Google award winners, from left, Ponce Espinosa, Vallejo Clemente and González Gurrola Google award winners, from left, Ponce Espinosa, Vallejo Clemente and González Gurrola. google

3 Mexican projects win Google awards

One project would allow smartphones to detect speed bumps and potholes

Three Mexican projects were among 27 winners at the 2017 Google Research Awards for Latin America presented this week in São Paulo, Brazil.

Hiram Ponce Espinosa and José González Mora, researchers in the engineering faculty at the Panamerican University, won an award for their project “Transfer Learning Using Artificial Hydrocarbon Networks: A Case Study in Robotics.”

They are seeking to enable the transfer of knowledge between similar artificial intelligence devices and will receive funding from the tech giant for 12 months to continue their research.

“For me this recognition is very important,” Ponce told the news agency Conacyt Prensa.

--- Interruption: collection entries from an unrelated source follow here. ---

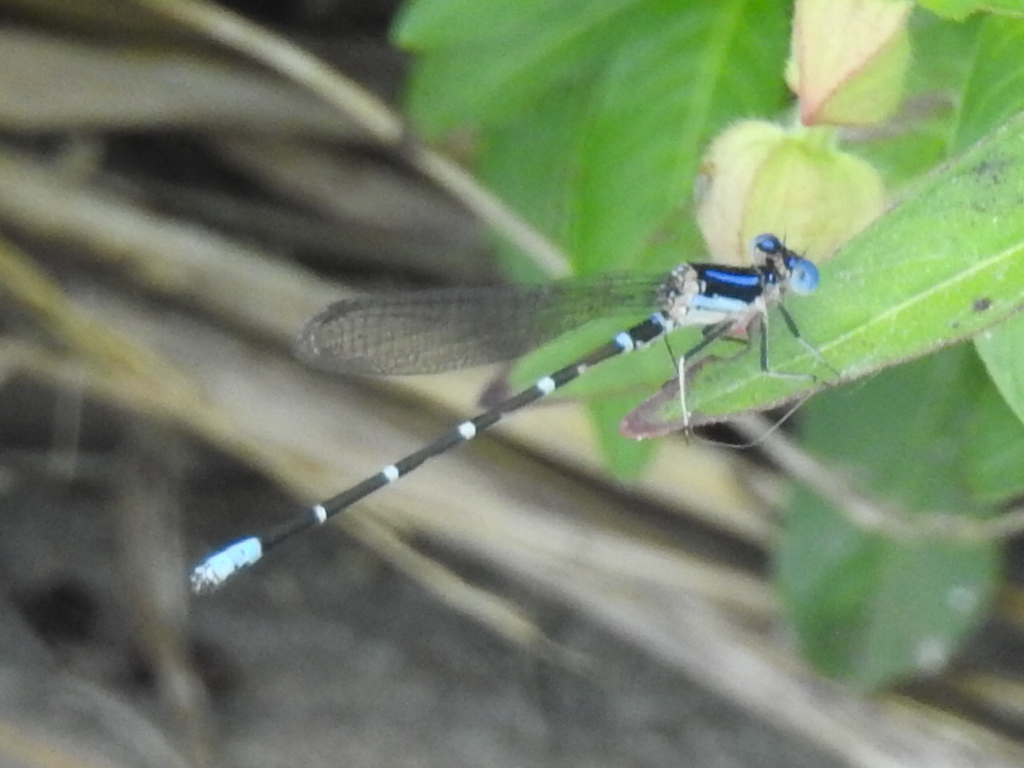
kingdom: Animalia
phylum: Arthropoda
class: Insecta
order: Odonata
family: Coenagrionidae
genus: Argia
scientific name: Argia sedula
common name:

“I feel very proud of winning a prize where my project was selected from hundreds of nominations. At the same time, it also means a lot of responsibility in terms of the work to be done . . . .”

He explained that their work is inspired by organic compound chemistry and its aim is for one robot to be able to autonomously transmit what it has been taught to another robot in a kind of teacher-student relationship.

He said they will use the money from Google to build and program more robots.

Luis Carlos González and Ricardo Manuel Loya from the Autonomous University of Chihuahua also won an award for their research project into how smartphones can be used to detect the presence of speed bumps and potholes.

González explained that a smartphone can detect inconsistencies in a road’s surface and then artificial intelligence algorithms can be applied to that detection in order to make a diagnosis of the quality of a particular road. Other drivers can consequently be alerted of approaching obstacles via their own smartphones.

Edgar Vallejo and Kevin Islas from the state of México campus of the Monterrey Institute of Technology received an extension of the award they won last year for their project “Predicting Zika Epidemics Using Social and Vectorial Contact Networks.”

“Social networks are not just used for our entertainment because the information that we put in them can become very useful to characterize certain scenarios,” Vallejo said.

All of the award recipients will receive US $750 to $1,200 monthly for a period of one year depending on whether the project is at master’s or doctorate level while the university faculties where the winners work will also receive funding as part of the prize.